Task to carry out
Search the data below for the word "dispenser" and report how many lines contain it. Nothing but the number is needed.

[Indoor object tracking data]
· · ·

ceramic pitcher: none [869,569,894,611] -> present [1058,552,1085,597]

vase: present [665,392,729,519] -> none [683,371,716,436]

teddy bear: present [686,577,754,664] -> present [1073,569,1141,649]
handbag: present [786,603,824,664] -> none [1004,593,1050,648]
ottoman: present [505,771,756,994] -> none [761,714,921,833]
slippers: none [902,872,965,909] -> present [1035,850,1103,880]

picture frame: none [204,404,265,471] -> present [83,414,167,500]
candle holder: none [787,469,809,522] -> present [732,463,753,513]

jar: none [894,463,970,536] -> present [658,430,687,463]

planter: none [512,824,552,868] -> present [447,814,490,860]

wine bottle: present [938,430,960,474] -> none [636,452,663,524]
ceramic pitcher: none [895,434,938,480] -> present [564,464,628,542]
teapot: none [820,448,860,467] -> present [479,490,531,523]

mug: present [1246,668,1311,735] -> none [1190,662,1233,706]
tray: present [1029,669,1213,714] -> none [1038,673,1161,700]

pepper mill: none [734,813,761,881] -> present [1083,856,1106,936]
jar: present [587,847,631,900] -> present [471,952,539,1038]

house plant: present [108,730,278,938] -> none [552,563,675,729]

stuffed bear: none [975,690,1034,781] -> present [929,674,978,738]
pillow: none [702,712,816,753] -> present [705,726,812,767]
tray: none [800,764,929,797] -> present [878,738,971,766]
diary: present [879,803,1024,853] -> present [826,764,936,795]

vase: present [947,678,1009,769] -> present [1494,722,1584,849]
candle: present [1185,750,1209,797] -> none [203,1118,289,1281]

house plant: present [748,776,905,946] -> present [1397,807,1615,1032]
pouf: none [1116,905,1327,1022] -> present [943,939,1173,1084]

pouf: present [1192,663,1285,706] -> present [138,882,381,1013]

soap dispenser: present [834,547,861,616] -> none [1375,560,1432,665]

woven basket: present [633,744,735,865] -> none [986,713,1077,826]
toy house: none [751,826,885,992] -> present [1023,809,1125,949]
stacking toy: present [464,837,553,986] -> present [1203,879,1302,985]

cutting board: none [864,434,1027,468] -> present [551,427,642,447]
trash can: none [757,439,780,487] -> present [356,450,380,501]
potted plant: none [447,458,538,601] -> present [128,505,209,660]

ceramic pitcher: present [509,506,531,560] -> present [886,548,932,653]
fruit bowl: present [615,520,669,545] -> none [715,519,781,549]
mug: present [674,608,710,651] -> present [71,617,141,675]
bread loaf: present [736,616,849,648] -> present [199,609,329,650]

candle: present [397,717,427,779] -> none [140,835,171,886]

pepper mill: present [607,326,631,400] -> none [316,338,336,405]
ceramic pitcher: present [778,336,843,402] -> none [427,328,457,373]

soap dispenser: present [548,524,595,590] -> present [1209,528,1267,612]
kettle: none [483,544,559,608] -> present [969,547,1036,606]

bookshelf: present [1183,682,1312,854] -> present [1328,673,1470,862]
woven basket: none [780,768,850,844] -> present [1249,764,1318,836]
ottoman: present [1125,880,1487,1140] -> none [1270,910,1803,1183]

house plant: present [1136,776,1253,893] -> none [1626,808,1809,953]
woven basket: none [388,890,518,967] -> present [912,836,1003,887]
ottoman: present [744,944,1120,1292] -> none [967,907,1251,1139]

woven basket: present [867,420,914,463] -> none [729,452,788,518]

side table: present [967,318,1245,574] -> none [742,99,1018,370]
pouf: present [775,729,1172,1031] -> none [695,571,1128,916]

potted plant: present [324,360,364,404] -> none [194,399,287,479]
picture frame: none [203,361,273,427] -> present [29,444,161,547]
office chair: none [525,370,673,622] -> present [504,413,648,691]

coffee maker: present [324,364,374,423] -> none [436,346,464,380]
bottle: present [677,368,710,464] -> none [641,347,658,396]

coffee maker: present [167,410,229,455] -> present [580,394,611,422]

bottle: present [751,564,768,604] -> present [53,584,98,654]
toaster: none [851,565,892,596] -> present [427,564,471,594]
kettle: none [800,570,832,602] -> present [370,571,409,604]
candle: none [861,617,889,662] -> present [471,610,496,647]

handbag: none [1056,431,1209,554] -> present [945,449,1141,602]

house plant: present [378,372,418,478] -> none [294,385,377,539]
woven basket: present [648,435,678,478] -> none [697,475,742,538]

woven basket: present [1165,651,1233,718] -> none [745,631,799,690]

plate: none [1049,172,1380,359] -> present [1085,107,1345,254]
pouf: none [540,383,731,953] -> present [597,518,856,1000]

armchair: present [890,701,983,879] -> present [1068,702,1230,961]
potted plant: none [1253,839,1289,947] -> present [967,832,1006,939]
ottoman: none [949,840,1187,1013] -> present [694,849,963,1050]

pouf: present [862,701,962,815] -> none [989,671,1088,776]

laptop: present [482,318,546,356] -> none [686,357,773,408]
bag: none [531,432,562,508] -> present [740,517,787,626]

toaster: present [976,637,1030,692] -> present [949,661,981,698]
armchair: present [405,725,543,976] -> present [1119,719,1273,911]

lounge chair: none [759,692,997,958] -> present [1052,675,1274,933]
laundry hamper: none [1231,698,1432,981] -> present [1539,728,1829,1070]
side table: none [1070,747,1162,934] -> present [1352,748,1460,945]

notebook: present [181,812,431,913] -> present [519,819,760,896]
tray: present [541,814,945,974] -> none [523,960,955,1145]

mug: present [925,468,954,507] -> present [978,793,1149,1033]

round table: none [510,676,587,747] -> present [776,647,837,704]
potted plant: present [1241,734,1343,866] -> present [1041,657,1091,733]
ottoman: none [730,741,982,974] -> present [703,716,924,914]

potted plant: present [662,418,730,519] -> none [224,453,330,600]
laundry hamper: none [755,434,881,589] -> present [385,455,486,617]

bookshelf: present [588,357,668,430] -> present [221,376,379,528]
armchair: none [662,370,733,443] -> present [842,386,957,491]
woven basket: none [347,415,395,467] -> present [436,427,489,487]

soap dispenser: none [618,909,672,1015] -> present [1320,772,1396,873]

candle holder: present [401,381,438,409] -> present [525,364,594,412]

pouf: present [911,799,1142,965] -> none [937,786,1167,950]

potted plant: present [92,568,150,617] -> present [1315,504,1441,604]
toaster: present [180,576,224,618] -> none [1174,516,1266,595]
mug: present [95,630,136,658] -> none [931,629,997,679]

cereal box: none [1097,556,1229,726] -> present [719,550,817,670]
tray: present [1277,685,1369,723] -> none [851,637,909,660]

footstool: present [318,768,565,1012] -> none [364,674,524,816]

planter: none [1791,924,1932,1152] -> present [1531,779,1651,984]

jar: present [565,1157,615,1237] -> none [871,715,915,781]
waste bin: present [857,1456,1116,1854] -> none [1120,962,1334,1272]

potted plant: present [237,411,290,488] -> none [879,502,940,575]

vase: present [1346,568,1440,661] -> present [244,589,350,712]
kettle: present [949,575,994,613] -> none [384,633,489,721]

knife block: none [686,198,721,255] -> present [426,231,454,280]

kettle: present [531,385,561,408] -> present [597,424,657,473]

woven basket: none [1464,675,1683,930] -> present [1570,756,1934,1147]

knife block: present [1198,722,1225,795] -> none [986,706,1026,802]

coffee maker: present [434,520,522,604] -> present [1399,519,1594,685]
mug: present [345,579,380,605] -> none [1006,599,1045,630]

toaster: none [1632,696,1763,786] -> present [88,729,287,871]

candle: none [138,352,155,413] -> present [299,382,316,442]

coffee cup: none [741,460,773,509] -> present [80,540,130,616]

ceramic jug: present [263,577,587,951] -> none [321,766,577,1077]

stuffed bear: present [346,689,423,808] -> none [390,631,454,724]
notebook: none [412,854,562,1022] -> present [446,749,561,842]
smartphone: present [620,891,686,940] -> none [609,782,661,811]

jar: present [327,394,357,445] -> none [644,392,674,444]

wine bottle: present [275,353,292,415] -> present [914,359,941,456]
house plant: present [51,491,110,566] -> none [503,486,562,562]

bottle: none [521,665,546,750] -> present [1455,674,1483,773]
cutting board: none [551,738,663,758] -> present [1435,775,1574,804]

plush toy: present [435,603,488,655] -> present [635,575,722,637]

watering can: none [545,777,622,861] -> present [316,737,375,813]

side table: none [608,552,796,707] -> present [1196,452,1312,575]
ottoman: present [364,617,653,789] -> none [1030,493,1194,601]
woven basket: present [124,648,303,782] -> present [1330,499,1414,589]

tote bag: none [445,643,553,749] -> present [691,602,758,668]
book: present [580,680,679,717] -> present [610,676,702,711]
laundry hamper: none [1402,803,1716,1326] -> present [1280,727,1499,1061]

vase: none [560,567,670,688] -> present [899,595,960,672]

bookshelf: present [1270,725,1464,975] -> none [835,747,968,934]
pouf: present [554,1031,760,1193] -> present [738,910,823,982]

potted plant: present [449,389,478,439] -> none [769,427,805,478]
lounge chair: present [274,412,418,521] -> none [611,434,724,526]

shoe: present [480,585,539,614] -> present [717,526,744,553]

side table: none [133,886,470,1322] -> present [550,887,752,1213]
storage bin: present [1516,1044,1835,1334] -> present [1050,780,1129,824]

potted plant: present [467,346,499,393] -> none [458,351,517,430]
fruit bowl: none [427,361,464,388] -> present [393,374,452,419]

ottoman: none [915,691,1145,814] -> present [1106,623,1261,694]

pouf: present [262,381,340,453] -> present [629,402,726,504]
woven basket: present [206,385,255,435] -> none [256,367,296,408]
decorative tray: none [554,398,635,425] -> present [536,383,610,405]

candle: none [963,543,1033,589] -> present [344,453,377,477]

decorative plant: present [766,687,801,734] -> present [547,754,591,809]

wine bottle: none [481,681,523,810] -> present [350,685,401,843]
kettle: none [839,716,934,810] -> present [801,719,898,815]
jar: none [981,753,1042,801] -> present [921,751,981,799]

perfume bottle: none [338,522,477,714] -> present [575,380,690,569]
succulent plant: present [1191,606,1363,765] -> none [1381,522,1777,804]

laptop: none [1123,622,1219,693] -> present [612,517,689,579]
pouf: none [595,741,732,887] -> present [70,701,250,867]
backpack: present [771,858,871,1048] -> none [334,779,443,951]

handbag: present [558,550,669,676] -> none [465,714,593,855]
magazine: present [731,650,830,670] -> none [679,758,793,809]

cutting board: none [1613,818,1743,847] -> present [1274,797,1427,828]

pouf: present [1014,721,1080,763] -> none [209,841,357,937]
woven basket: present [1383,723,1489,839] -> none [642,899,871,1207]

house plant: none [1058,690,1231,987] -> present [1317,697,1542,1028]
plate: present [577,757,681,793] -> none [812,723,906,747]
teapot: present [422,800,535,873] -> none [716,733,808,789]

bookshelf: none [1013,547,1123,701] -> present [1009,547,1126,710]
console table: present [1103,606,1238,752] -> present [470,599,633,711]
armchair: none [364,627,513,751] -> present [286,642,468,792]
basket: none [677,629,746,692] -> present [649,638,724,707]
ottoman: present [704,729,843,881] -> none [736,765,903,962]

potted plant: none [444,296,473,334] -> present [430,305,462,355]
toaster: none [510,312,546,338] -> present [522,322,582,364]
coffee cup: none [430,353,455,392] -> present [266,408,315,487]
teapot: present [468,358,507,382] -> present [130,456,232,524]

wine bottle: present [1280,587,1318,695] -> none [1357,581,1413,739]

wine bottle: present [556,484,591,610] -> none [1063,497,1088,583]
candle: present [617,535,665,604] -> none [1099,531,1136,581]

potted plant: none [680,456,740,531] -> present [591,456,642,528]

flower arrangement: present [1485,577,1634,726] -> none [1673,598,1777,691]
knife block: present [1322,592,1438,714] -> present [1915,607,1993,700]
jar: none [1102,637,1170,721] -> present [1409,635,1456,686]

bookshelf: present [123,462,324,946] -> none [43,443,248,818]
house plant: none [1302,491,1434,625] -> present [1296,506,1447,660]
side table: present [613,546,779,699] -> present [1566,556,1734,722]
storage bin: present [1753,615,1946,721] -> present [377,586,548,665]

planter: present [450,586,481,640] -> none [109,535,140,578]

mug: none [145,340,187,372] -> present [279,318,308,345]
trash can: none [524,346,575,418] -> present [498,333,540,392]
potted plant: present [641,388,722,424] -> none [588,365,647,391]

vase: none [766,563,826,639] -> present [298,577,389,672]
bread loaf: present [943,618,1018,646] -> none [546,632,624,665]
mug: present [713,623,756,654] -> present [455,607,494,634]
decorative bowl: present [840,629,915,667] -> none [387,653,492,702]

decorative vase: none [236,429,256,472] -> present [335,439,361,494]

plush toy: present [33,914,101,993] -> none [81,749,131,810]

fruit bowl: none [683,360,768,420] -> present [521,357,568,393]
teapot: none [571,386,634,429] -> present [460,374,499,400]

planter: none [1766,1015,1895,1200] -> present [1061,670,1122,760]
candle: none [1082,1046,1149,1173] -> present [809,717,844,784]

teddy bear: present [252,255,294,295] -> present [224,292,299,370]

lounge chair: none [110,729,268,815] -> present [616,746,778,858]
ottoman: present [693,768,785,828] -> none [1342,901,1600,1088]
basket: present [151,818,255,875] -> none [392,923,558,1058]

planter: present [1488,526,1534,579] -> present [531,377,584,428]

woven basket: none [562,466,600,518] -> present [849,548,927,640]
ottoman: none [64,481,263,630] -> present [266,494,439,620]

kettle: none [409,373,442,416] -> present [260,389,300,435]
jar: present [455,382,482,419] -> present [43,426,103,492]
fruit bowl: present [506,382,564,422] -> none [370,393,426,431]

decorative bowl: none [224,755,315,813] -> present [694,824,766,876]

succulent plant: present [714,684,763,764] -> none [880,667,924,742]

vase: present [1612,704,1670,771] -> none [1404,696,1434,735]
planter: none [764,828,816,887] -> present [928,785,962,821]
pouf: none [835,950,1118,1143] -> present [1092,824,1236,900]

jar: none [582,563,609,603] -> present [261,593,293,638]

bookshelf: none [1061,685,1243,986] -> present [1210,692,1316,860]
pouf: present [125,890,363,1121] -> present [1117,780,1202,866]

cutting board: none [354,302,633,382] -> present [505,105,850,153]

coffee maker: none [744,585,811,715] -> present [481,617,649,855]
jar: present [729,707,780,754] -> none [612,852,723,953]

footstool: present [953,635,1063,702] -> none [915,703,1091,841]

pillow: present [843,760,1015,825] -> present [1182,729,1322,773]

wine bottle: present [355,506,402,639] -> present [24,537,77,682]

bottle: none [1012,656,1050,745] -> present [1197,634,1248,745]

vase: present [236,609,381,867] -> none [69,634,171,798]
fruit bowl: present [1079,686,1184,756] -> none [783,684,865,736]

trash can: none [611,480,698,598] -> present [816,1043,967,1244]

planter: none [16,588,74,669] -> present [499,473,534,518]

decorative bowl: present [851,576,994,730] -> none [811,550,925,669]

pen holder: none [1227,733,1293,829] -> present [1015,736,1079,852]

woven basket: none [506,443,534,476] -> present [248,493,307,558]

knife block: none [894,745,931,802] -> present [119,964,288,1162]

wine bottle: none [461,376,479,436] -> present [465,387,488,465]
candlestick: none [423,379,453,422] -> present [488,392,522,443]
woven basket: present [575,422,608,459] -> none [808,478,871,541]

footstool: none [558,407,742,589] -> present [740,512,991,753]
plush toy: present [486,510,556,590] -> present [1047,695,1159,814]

· · ·

Written response
3